**PROBLEM**
I'd like the data beneath this line reproduced exactly, without any of its images.

**DATA BLOCK**
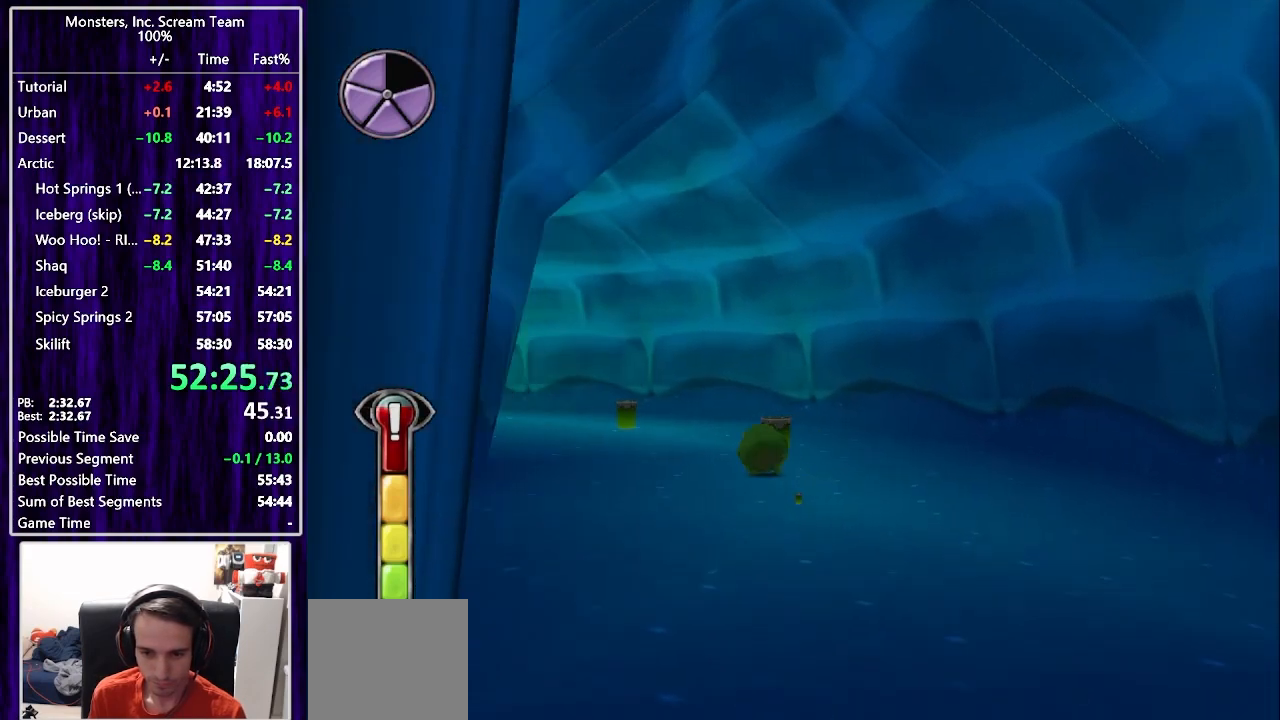
{"buttons": ["SQUARE", "DPAD_UP"], "left_stick": "center", "right_stick": "center", "events": [[117, "DPAD_LEFT", "down"], [233, "DPAD_LEFT", "up"]]}
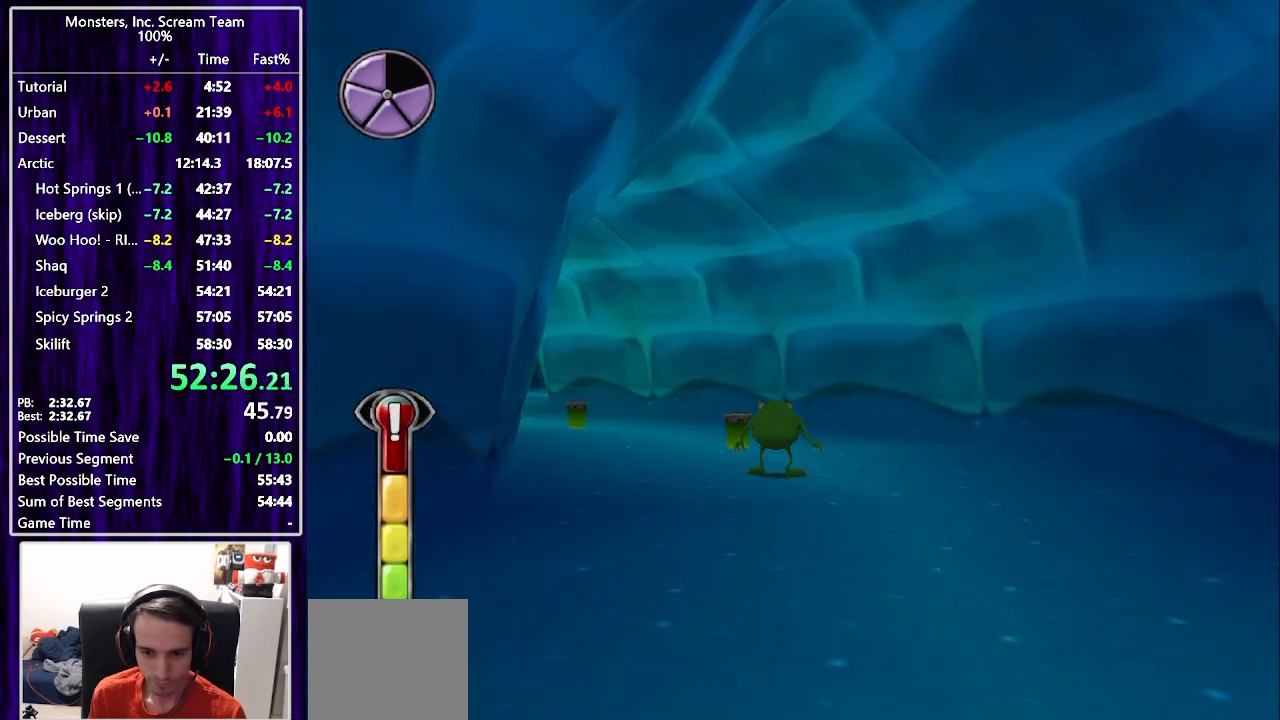
{"buttons": ["SQUARE", "DPAD_UP", "DPAD_LEFT"], "left_stick": "center", "right_stick": "center", "events": [[50, "SQUARE", "up"], [200, "SQUARE", "down"], [367, "DPAD_LEFT", "down"]]}
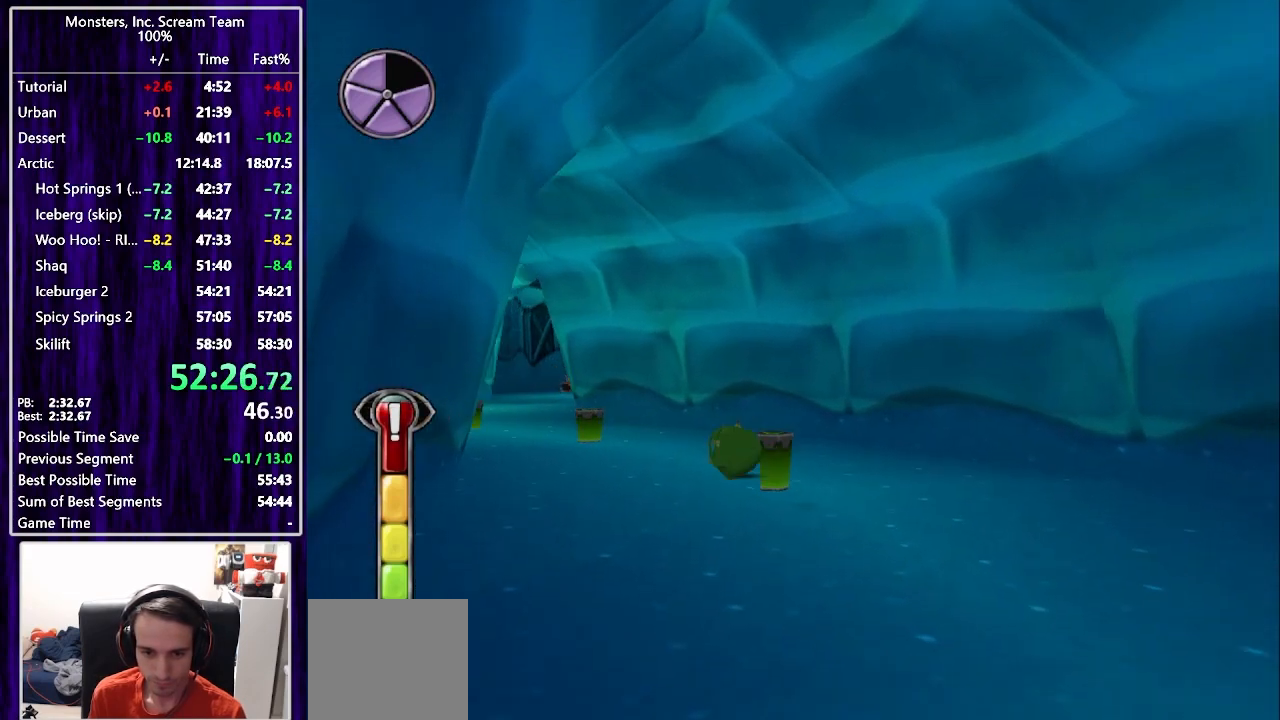
{"buttons": ["SQUARE", "DPAD_UP"], "left_stick": "center", "right_stick": "center", "events": [[150, "DPAD_LEFT", "up"], [317, "DPAD_LEFT", "down"], [450, "DPAD_LEFT", "up"]]}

**ANSWER TO THIS PROBLEM**
{"buttons": ["SQUARE", "DPAD_UP"], "left_stick": "center", "right_stick": "center", "events": [[117, "DPAD_LEFT", "down"], [233, "DPAD_LEFT", "up"]]}
{"buttons": ["SQUARE", "DPAD_UP", "DPAD_LEFT"], "left_stick": "center", "right_stick": "center", "events": [[50, "SQUARE", "up"], [200, "SQUARE", "down"], [367, "DPAD_LEFT", "down"]]}
{"buttons": ["SQUARE", "DPAD_UP"], "left_stick": "center", "right_stick": "center", "events": [[150, "DPAD_LEFT", "up"], [317, "DPAD_LEFT", "down"], [450, "DPAD_LEFT", "up"]]}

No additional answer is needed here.